*** Opening of Data to process ***
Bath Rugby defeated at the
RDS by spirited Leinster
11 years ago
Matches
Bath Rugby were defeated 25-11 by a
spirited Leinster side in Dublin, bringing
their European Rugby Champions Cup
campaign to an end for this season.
*** Close of Data to process ***
§ Task
Going through the data above, state how many lines include the word "Bath"; only that number is needed.

§ Output
2